Cr Taylor said Orange residents should not be prepared to accept the response from the Ambulance Service of NSW that one ambulance to cover the Orange area at night, with a second ambulance on call, is good enough.
“I am putting forward a proposal for the next council meeting that the city get behind this and, with the support of council, we get petitions out to as many businesses in Orange as possible,” he said.
“We are a city of 40,000 people, and to think we have had virtually no increase in paramedics in Orange in 20 years while our population has been growing just simply isn’t good enough.”
Council Taylor concedes it is both the previous Labor government and the current Coalition that has been sitting on its hands.

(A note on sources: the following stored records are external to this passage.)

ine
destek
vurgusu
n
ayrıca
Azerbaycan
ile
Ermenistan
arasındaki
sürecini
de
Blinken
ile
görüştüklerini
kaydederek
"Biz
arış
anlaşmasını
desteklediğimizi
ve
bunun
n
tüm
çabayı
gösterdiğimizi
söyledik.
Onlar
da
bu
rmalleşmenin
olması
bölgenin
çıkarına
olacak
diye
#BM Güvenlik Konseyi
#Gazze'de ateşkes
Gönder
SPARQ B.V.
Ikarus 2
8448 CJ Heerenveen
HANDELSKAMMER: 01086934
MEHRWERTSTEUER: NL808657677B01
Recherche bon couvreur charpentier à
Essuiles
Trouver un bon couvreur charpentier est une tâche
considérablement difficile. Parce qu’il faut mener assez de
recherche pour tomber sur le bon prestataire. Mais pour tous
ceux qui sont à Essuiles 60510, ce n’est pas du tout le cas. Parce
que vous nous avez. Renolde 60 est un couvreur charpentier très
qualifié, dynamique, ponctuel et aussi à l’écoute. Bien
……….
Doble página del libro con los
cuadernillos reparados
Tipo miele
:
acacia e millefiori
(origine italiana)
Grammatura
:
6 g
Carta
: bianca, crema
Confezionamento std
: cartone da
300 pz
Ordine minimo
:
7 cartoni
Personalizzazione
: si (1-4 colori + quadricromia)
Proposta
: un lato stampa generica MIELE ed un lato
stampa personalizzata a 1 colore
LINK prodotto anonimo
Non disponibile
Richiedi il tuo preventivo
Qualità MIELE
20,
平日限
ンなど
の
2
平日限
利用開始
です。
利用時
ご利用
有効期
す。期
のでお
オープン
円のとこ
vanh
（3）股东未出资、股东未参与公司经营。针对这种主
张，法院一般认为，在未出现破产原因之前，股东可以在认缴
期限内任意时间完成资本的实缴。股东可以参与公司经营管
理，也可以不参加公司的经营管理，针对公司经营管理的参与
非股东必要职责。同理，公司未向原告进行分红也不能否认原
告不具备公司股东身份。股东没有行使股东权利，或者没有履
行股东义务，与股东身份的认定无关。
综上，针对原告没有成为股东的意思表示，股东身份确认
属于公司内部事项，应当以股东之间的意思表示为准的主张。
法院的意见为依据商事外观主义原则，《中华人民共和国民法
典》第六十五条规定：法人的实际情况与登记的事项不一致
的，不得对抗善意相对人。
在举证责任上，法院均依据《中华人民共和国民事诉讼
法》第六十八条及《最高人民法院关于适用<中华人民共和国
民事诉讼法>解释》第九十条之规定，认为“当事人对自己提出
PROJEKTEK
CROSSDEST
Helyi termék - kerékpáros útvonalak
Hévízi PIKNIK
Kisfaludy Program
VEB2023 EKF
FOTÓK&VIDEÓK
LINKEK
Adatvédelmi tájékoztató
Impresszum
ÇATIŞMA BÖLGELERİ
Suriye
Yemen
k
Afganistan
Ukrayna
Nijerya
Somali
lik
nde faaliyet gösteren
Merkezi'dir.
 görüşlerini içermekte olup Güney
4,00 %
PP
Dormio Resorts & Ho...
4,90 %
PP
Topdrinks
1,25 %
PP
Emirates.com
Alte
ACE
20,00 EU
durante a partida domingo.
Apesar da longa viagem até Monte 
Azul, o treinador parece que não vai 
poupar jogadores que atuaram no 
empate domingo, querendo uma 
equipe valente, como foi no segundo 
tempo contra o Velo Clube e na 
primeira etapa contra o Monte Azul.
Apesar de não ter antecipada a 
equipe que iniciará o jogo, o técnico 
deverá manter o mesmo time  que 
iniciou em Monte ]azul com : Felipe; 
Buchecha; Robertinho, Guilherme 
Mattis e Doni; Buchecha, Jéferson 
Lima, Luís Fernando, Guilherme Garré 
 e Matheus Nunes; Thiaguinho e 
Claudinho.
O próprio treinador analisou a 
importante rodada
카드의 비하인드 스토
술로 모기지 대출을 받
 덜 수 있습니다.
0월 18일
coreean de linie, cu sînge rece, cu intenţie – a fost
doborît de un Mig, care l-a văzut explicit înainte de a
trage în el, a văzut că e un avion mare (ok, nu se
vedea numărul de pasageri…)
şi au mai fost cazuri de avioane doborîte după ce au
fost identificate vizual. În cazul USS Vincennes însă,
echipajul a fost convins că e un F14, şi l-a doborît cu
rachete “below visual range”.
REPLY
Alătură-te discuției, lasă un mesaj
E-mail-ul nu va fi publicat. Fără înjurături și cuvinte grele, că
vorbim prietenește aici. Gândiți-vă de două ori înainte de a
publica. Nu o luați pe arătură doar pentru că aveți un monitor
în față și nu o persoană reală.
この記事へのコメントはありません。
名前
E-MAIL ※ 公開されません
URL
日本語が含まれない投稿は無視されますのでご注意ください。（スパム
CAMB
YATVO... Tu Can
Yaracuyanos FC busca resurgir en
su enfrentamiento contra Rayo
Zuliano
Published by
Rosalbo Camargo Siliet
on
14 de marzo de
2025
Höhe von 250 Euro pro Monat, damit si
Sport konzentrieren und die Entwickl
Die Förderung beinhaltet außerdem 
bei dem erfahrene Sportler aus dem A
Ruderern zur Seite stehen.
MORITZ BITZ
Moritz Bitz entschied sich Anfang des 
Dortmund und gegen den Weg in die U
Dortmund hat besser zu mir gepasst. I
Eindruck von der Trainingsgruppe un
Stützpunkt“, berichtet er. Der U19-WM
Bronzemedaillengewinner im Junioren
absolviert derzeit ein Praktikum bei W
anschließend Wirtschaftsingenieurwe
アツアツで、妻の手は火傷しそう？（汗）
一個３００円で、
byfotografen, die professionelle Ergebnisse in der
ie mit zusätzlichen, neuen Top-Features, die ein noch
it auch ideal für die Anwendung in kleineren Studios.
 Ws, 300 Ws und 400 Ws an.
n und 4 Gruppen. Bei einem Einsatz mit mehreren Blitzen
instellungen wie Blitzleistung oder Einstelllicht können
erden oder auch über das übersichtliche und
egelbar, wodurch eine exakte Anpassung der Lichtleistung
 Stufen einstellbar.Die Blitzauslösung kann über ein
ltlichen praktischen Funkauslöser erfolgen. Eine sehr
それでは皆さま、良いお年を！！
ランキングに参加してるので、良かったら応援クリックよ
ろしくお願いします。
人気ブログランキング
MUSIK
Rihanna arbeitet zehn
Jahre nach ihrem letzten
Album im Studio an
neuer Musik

“But I want to put politics aside in this and I now feel because I represent the people of Orange it is my role to go in and fight for our paramedics, because they are exhausted with their workload,” he said.
Councillor Taylor said his daughter’s health had deteriorated throughout the day prior to her being rushed to hospital last month and being diagnosed with Type 1 diabetes.
When Cr Taylor called the ambulance at 7.10pm the shift arrangements for Orange station involved one ambulance on duty during the night with a second one on call involving paramedics who had already worked a full day shift.
When contacted by the Central Western Daily yesterday the Ambulance Service of NSW said it would investigate the details surrounding the logging of the call and provide a response today.